▶ [Supplied information]:
......

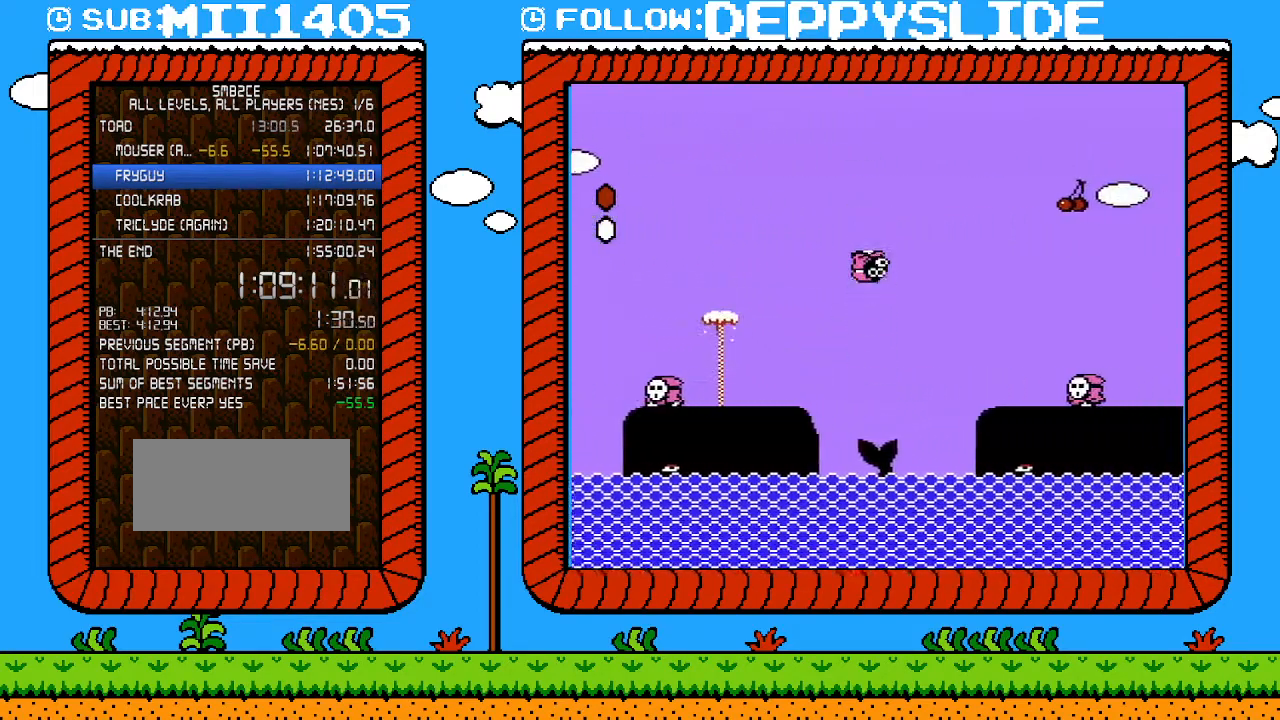
{"buttons": ["B", "DPAD_RIGHT"], "events": [[400, "DPAD_UP", "up"], [467, "A", "up"]]}
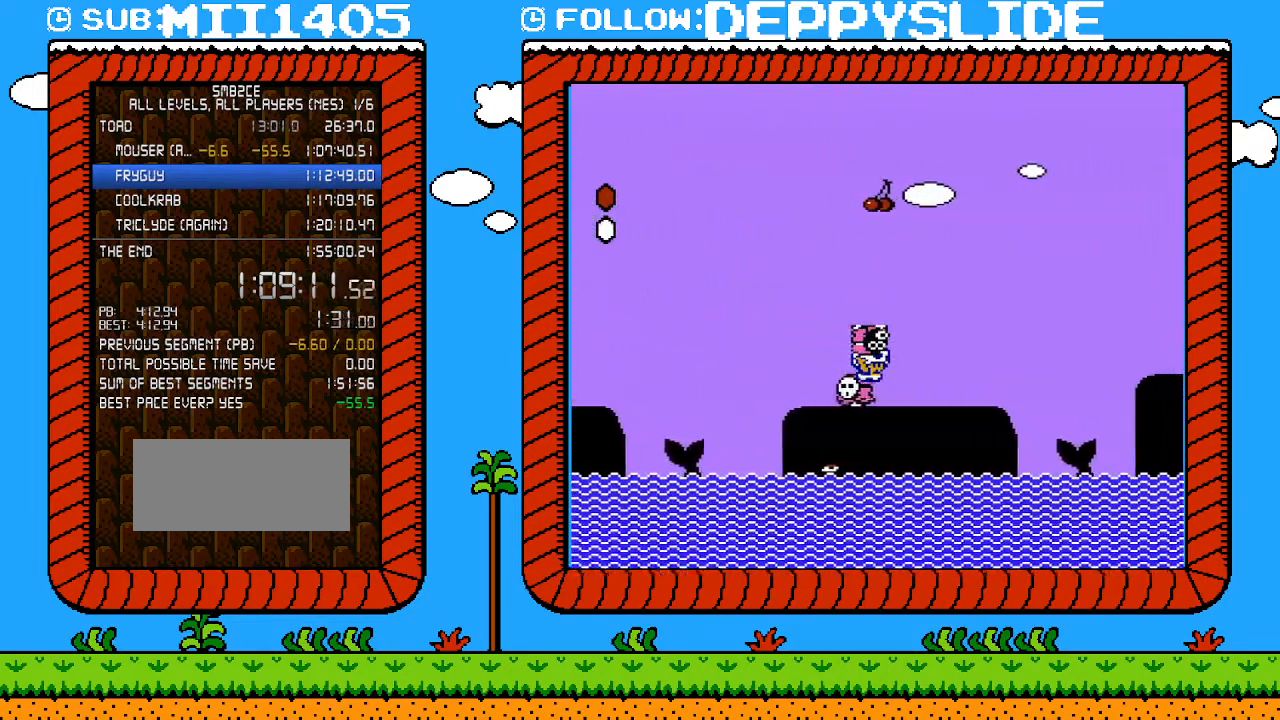
{"buttons": ["B", "DPAD_RIGHT"], "events": [[333, "A", "down"], [483, "A", "up"]]}
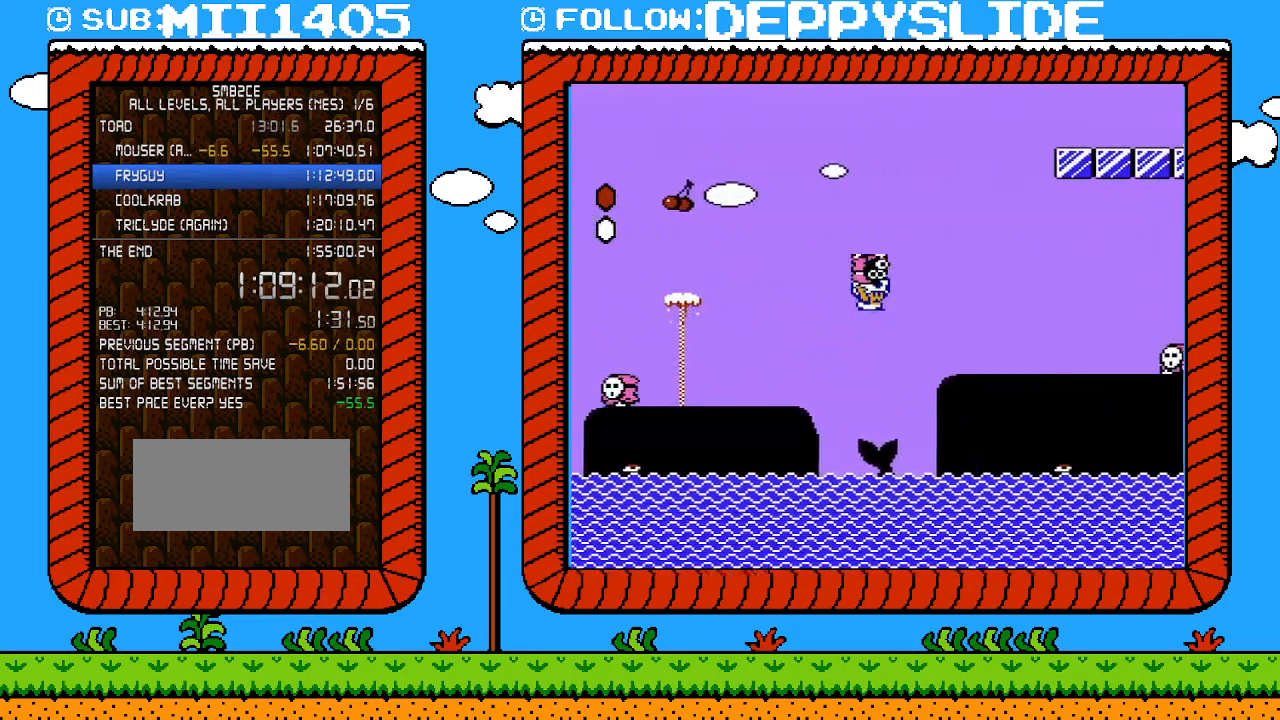
{"buttons": ["A", "B"], "events": [[400, "A", "down"], [483, "DPAD_RIGHT", "up"]]}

......

▶ [Exercise goal]:
The word "down" appears in some of the lines above. Copy those lines.

▶ [Written answer]:
{"buttons": ["B", "DPAD_RIGHT"], "events": [[333, "A", "down"], [483, "A", "up"]]}
{"buttons": ["A", "B"], "events": [[400, "A", "down"], [483, "DPAD_RIGHT", "up"]]}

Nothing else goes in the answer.